[文書抜粋]
++++++++++

日中は快速急行を担う3000系だが朝や夕夜間は特急運用にも就く。京都方は列車本数が絞られるうえ特急は在線時間が長いので2本の3000系特急が並ぶ光景も(出町柳駅、写真:松本洋一)

鉄道ジャーナル社の協力を得て、『鉄道ジャーナル』2024年2月号「赤と青 2つのプレミアムカーを堪能」を再構成した記事を掲載します。

大阪淀屋橋と京都出町柳を結ぶ「京阪電車」では快適な指定席車両プレミアムカーが光っている。赤い特急車両8000系での好評を受けて青い3000系にも組み込まれ京阪間の特急と快速急行を主としてサービスに余念がない。そのプレミアムカーを中心に据えて京阪間を往復し 現在の京阪線事情を眺めた。折も折 ライバル会社からもホットなニュースが飛び込んできた。

SFカードとプレミアムカー券を手に快速急行乗車

出町柳から12時06分発快速急行のプレミアムカーで淀屋橋へ。観光の流れと逆の、昼の大阪行きなので、静かに味わえるはずだ。乗車券は「京阪電車大阪・京都1日観光チケット」(1500円)を用意しており、「京阪線」と総称される京阪本線、鴨東線、中之島線、交野線、宇治線の全線と、八幡市駅で連絡する石清水八幡宮の鋼索線が自由に乗り降りできる。関東では見なくなって久しいSFカードが、関西はこうした企画券で現役である。

それに加えて、プレミアムカー券を購入する。34km以下は400円、34km超は500円。プレミアムカー券は、当初は事務室での手売り方式だったが、現在は改札内外やホームに券売機が設置されている。

その券売機は交通系ICカードはじめ電子決済限定で、キャッシュレスサービスをうたう。だが、スマホ画面を券面とするWebサービスは別(会員制)にあるため、券売機からはレシート状の紙券が発行される。お勧めはされないだろうが、車内購入もいちおう可能。乗務するアテンダントが携帯するタブレットで空席を押さえてくれる。料金は変わらない。

++++++++++

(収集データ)
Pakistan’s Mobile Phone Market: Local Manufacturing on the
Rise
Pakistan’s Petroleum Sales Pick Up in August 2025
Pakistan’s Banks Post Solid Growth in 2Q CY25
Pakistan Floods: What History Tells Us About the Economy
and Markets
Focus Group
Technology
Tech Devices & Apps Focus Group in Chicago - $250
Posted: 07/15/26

++++++++++

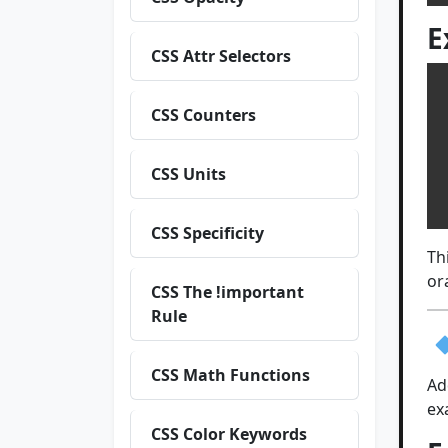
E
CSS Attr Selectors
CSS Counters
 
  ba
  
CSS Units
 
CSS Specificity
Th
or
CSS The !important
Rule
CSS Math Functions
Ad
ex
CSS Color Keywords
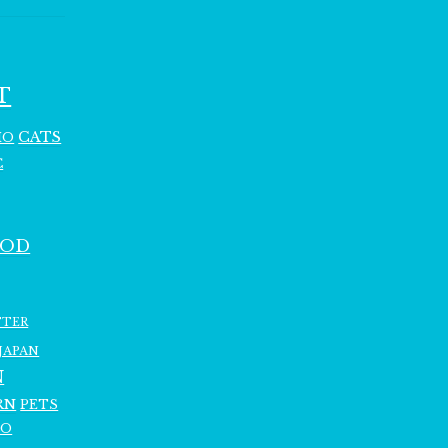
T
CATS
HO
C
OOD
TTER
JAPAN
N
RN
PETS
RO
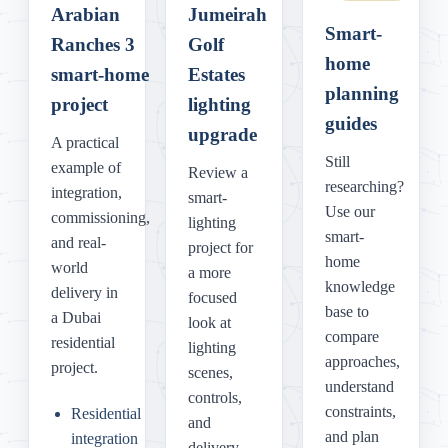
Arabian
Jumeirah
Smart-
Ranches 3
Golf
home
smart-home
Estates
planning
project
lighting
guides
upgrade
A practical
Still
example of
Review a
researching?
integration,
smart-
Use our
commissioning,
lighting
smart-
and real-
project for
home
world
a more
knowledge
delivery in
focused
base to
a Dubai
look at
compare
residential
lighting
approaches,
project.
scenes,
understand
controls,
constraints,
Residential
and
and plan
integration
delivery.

++++++++++

[作業依頼 1] 京阪電車の記事では、34km以下のプレミアムカー券はいくらとされていますか。
[作業依頼 2] 一覧のうち「Pakistan’s Mobile Phone」を含む行から「Posted: 07/15/26」を含む行までを、両端の行も含めて、「Focus Group」を「Discussion Group」に置き換えて書き直してください。

[解答欄 1] 400円です。

[解答欄 2]
Pakistan’s Mobile Phone Market: Local Manufacturing on the
Rise
Pakistan’s Petroleum Sales Pick Up in August 2025
Pakistan’s Banks Post Solid Growth in 2Q CY25
Pakistan Floods: What History Tells Us About the Economy
and Markets
Discussion Group
Technology
Tech Devices & Apps Discussion Group in Chicago - $250
Posted: 07/15/26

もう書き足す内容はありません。